The paper was prepared by PPB Oil Palms Berhad's Sabah general manager
Khoo Eng Min, its manager for the Eco Management Unit Simon Siburat
and Sabahmas Plantations Sdn Bhd's senior estate officer (conservation)
Simon Geh.
"Human resources and logistical support should be provided
to assist the Wildlife Department. It will be more sensible to relocate
these animals to a different reserve as a change in environment
may help," they said in the paper entitled "The Possible
Role of Oil Palm Plantations in Wildlife Conservation." Co-operation
between the department and plantations could be enhanced through
courtesy calls, educational sessions by wildlife officers for planters
and appointing plantation executives as voluntary game wardens.
They also suggested that plantations prohibit their employees and
outsiders from hunting in reserves bordering an estate.
"Plantations should also refuse entry of unknown people into
their estates and gates should be erected.

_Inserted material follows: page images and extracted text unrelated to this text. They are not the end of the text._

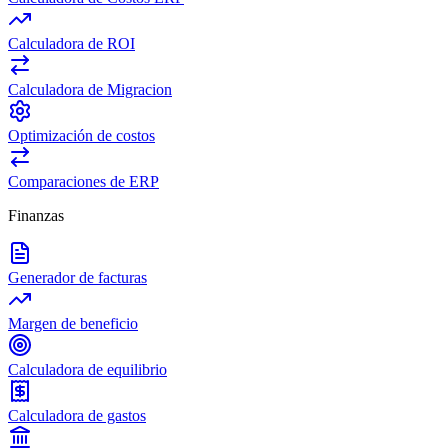
Calculadora de ROI
Calculadora de Migracion
Optimización de costos
Comparaciones de ERP
Finanzas
Generador de facturas
Margen de beneficio
Calculadora de equilibrio
Calculadora de gastos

"The plantation community should be educated to respect wildlife
and cautioned on the implications of all forms of hunting or trapping.
A penalty should be imposed against offenders.
"One contribution plantations can offer wildlife is establishing
conservation areas within estates." The seminar was jointly
organised by US-based SOS Rhino, Universiti Malaysia Sabah's Institute
of Tropical Biology and Conservation, Sabah Wildlife Department
and World Wide Fund for Nature Sabah.